Hospital Finds That Hand-Washing Has Declined Nearly 50 Percent Since The Pandemic

by Arielle Tschinkel
Solskin/Getty

It only took four months after the start of the pandemic for staff in one hospital to skip singing “Happy Birthday” twice with ample soap and water

Among the many human habits that the COVID-19 pandemic has laid bare is the importance of proper hand hygiene, proving that not only is hand-washing an effective (and crucial!) way to help kill all kinds of illness-causing bacteria, but that many of us aren’t washing our hands correctly or even doing it enough.

According to a new study published in the peer-reviewed journal JAMA Internal Medicine, proper hand-washing compliance dropped to pre-COVID levels at one Chicago hospital just four months after the pandemic officially began — a not-great statistic given that COVID is absolutely still a public health crisis, and that hand hygiene is pretty important health measure even when we’re not under the threat of a life-threatening virus.

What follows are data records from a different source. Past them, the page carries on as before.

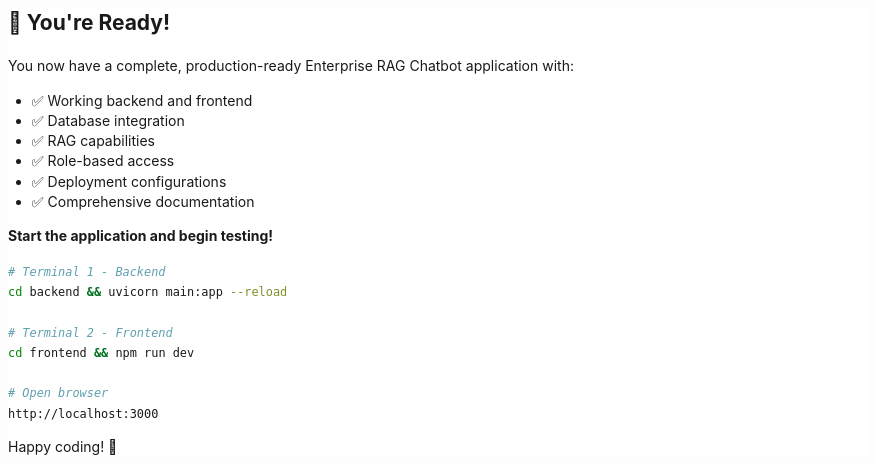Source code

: ## 🎊 You're Ready!

You now have a complete, production-ready Enterprise RAG Chatbot application with:
- ✅ Working backend and frontend
- ✅ Database integration
- ✅ RAG capabilities
- ✅ Role-based access
- ✅ Deployment configurations
- ✅ Comprehensive documentation

**Start the application and begin testing!**

```bash
# Terminal 1 - Backend
cd backend && uvicorn main:app --reload

# Terminal 2 - Frontend  
cd frontend && npm run dev

# Open browser
http://localhost:3000
```

Happy coding! 🚀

Back in 2015, the University of Chicago Medical Center (UCMC) implemented an automated and anonymous hand hygiene monitoring system, allowing an infrared sensor to track soap dispenser uses among doctors, nurses, techs, and cleaning staff, along with entries into and exits from the hospital’s inpatient rooms, in an effort to estimate hand hygiene compliance for each inpatient unit.

Prior to the start of the pandemic, hand-washing compliance hovered around 54.5 percent, and on March 29, 2020 — weeks after COVID-19 was officially declared a global pandemic — hit a daily peak of 92.8 percent. But just four months later, the rate dropped to 51.5 percent. Yes, you read that right: Hand-washing dropped to pre-COVID levels while still at the height of the pandemic.

“Our health care workers were really worried about COVID — they didn’t know who had COVID and who didn’t — so they were extremely careful with their hand hygiene,” one of the study’s coauthors, Emily Landon, executive medical director of infection prevention and control for University of Chicago Medicine, told CNN.

But it seems our newly-acquired consciousness of ample soap and water, thorough scrubbing, and singing “Happy Birthday” twice has largely fallen by the wayside — though if we’re asked, we’re willing to lie and claim we are practicing good hand hygiene.

“None of us wants to be seen as dirty, so we’re willing to lie that we washed our hands after we went to the bathroom,” Landon told CNN.

While research has found that women are more likely to lie about whether or not they’ve washed their hands, it’s men that seemingly don’t bother to do it at all. A 2013 study by researchers at Michigan State University found that 15 percent of men didn’t wash their hands at all after using the bathroom, compared with 7 percent of women, and when they did wash their hands, only 50 percent of men used soap, compared with 78 percent of women.

Still, it’s worth repeating again and again that frequently washing your hands with soap and water for at least 20 seconds is among the quickest and easiest ways to stay healthy — pandemic or no pandemic, vaccinated or not yet vaccinated. “Hand hygiene is a habit. It’s like wearing your seatbelt, or eating healthy or exercising regularly; it’s something you have to get used to doing,” Landon said.